Event planners: Baltimore starting to change perceptions

Daily Record Business Writer//June 21, 2011

Event planners: Baltimore starting to change perceptions

By Chelsea Feinstein

//Daily Record Business Writer

//June 21, 2011

Barbara McRae

More than 3,000 meeting and convention planners from around the world flocked to Baltimore Tuesday for the Americas Meeting and Events Exhibition at the Baltimore Convention Center, providing a platform for the city to boost its reputation worldwide as a destination for business and leisure tourism.

Based on initial reactions from convention-goers Tuesday, Baltimore is making the most of its opportunity to change people’s perceptions about the city.

Julie Ford, business tourism manager for Hamilton Island at the Great Barrier Reef, said any initial impressions she had were quickly dissolved when she arrived in Baltimore Monday from Sydney, Australia.

“Before I came here everyone had been telling me about the TV show ‘The Wire.’ But I’ve felt completely safe since I got here,” Ford said. “It’s a very pretty and clean city and the convention center and light rail are both very nice.”

Watch video from Murphy’s press conference

Barbara McRae, the chief planner at Toronto-based corporate event planning company Strategic Events, said she had been to Baltimore once before and found it clean and well equipped.

“It’s got a nice convention center, it’s really easy to get in and out of, they’ve got three different major airports that you can fly through, and lots of accommodations,” McRae said. “And there’s tons to do here in Baltimore and in the vicinity.”

Julio Benard, director of Kakaw & Sapphire Central America in Guatemala, has attended AIBTM’s European equivalent several times and said Baltimore is well qualified to host a convention of this magnitude.

“It has all the infrastructure needed,” he said. “First of all, it’s in a place which has a lot of nice centers, a lot of hotels.
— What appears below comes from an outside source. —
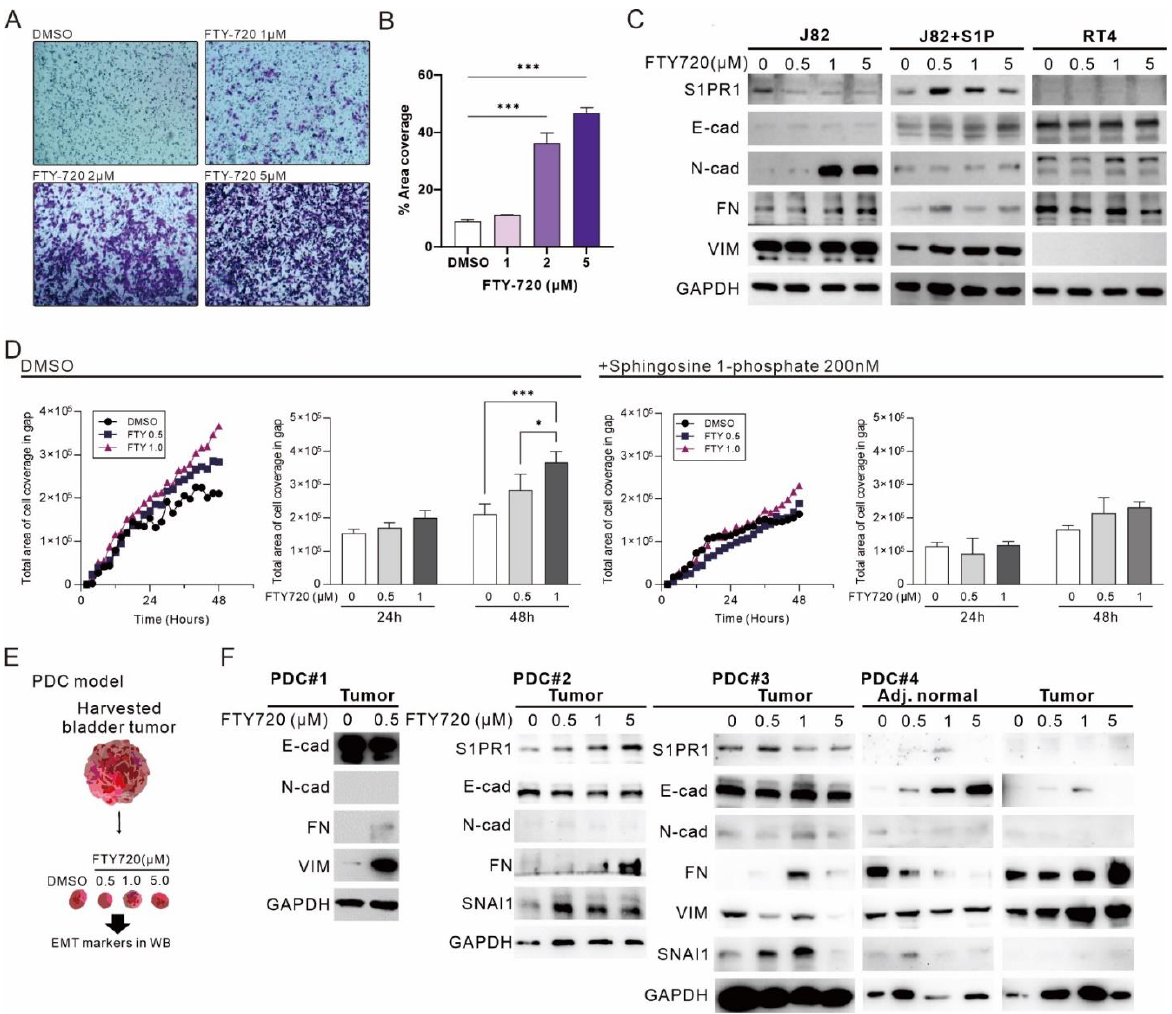
Figure 7. The administration of FTY-720 promotes EMT in bladder carcinoma. ( A ) Transwell migration assay showing the effect of FTY-720 treatment for 24 h (×100). ( B ) Area coverage (%) was calculated by quantifying the ratio of cell coverage per field using ImageJ. ( C ) Western blot showed the expression of S1PR1- and EMT-related markers after different dosage treatment of FTY-720 in J82 and RT4. Sphingosine 1-phosphate (200 nM) was added at the same time of FTY-720 treatment. ( D ) J82 cell gap coverage curves treated with FTY-720 in the presence and absence of S1P and statistical analysis of the number of cells in the gap at 24 h and 48 h. The curve data are presented as mean values only to reduce reading interference. ( E ) Illustration of patient-derived tumor culture (PDC) model. ( F ) Western blot showed four sets of clinical bladder cancer tumors with S1PR1- and EMT-related marker expression measured 48 h after FTY-720 addition. Bar charts are presented as the mean ± SD based on three independent experiments. * p < 0.05, ** p < 0.01, *** p < 0.001 (for uncropped Western Blot images, please refer to Figure S1).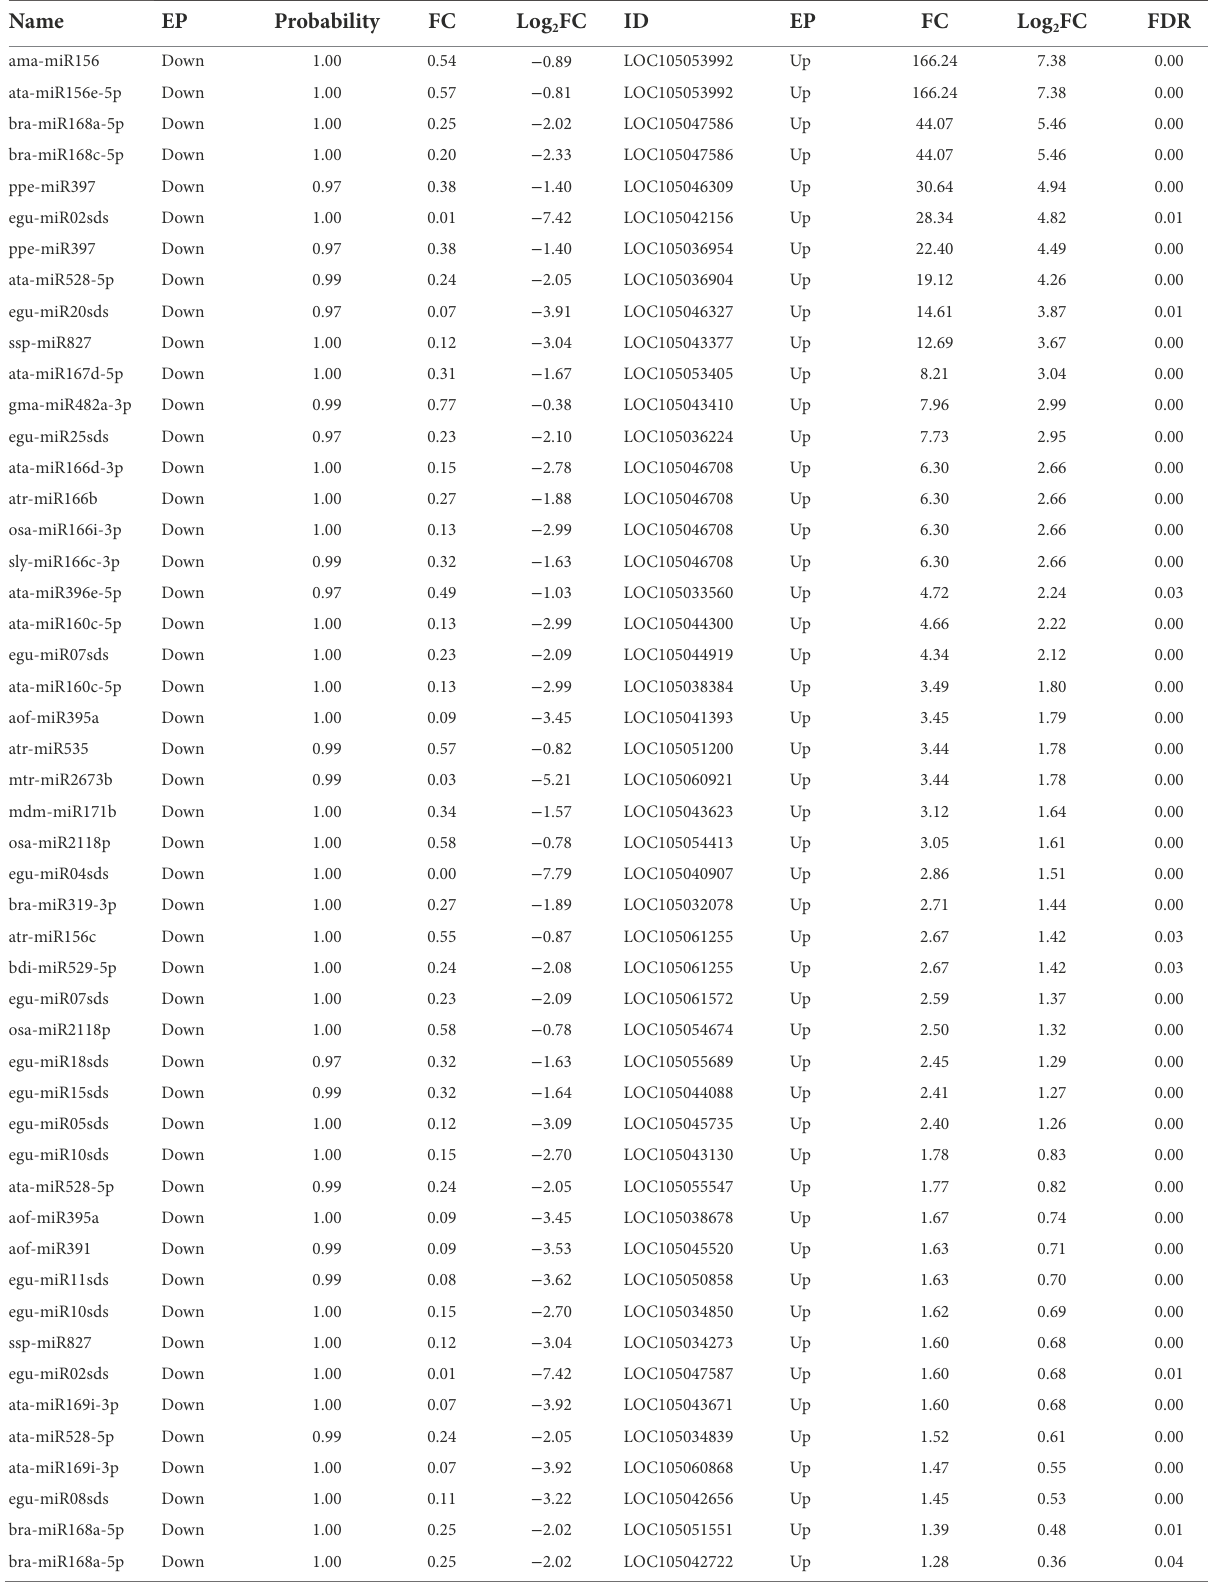
TABLE 4 Profile of differential expressed miRNA and their differential expressed putative target genes from oil palm plants. miRNA Putative target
It’s a very well-known, reputable city worldwide for these kinds of events. It’s very well organized, very clean, very updated.”

Baltimore was chosen to host the convention because of its location, size and facilities, Steve Knight, project manager of AIBTM, said.

“We did a search throughout many cities in the U.S. Some were too big, some were too small, some didn’t have availability. But I think when we came to Baltimore we knew we found the right choice for several reasons,” Knight said, citing Baltimore’s size, airport and proximity to other major cities as major factors in the decision.

“Baltimore does do quite well already, it’s a very well-known city, it’s got a good center and good facilities,” Knight said. “But I think what this event will do is it will bring a lot of people here who have not been before and it will certainly give an international perspective.

“There’s a lot of people … who might not actually necessarily have known where it was before,” Knight added. “But they’ll know now and they’ll get to see it firsthand, which I think is great for the city.”

Tom Noonan, CEO of the city’s tourism agency Visit Baltimore, said AIBTM provides an opportunity to introduce the world to “the New Baltimore.”

“People have this perception of Baltimore as an industrial city or a seaport city,” Noonan said. “But the new Baltimore is Under Armour and the Four Seasons. We are an education and medicine city now. We’re knowledge based, not industrial based, and everyone attending AIBTM is getting to see that firsthand.”

Visit Baltimore has done all it can to make sure attendees have positive first impressions of the city, Noonan said, spending about $1.5 million on preparation for the convention. These costs covered everything from signs and marketing to tourism and etiquette training for the city’s workers.

Noonan also said Baltimore is counting on AIBTM to bring convention bookings to Baltimore in the future in addition to AIBTM, which Baltimore will be hosting for the next three years.

“We’re really going to be able to build a nice base of future business because of hosting this show,” Noonan said. “It really is one of our major marketing themes — selling the city of Baltimore as a convention destination going forward.”

The conference will run until Thursday at the Baltimore Convention Center and is put on by Reed Travel Exhibitions. This is the first AIBTM conference held in the U.S.